#### [Exercise goal]
For every line in the records that has the word "phosphate", make a copy.
- Opening Delimiter -
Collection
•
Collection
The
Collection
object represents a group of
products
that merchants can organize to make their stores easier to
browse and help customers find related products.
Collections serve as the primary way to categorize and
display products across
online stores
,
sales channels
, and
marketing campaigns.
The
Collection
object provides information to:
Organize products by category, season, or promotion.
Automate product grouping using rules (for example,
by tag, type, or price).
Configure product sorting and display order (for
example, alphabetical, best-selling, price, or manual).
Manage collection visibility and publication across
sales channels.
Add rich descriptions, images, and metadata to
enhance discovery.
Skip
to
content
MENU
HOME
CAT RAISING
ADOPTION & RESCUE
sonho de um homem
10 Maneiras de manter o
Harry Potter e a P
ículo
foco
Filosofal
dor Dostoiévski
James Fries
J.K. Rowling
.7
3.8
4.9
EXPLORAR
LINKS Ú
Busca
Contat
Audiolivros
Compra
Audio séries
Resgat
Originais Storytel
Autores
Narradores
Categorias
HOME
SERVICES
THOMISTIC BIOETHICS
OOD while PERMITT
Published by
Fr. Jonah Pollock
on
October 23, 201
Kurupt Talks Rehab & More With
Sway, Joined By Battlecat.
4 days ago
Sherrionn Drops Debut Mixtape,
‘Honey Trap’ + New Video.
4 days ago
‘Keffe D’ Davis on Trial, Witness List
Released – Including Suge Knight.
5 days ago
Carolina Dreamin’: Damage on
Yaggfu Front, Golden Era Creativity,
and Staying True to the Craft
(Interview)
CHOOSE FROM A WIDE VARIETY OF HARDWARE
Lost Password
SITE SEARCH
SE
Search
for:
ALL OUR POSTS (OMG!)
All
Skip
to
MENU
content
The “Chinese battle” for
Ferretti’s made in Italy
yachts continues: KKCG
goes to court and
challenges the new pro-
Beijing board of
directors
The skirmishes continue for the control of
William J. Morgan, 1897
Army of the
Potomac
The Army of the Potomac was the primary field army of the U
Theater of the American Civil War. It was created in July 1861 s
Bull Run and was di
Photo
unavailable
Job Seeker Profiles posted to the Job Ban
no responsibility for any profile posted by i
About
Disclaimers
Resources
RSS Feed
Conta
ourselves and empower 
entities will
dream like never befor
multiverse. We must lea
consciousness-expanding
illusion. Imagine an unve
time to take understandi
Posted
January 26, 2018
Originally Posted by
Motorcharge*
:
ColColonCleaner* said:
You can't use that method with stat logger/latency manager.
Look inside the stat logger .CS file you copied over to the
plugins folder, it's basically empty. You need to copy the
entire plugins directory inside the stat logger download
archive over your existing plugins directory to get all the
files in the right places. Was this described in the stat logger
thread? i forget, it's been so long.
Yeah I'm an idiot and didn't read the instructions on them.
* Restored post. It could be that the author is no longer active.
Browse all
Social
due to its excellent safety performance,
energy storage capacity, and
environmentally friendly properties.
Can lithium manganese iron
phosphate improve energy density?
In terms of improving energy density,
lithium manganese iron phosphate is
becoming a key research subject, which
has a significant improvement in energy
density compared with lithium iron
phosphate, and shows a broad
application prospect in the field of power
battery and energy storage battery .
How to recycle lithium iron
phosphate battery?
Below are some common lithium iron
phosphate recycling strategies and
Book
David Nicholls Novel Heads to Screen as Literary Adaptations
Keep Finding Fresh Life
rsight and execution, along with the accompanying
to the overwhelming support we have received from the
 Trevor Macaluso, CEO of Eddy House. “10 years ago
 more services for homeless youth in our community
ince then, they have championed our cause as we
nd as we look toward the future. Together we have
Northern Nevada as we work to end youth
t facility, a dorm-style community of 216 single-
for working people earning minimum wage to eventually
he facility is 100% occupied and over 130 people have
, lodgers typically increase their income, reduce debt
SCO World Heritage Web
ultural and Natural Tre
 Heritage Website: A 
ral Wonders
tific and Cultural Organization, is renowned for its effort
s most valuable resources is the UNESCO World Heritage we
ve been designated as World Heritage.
- Closing Delimiter -
#### [Result]
phosphate improve energy density?
lithium manganese iron phosphate is
phosphate, and shows a broad
phosphate battery?
phosphate recycling strategies and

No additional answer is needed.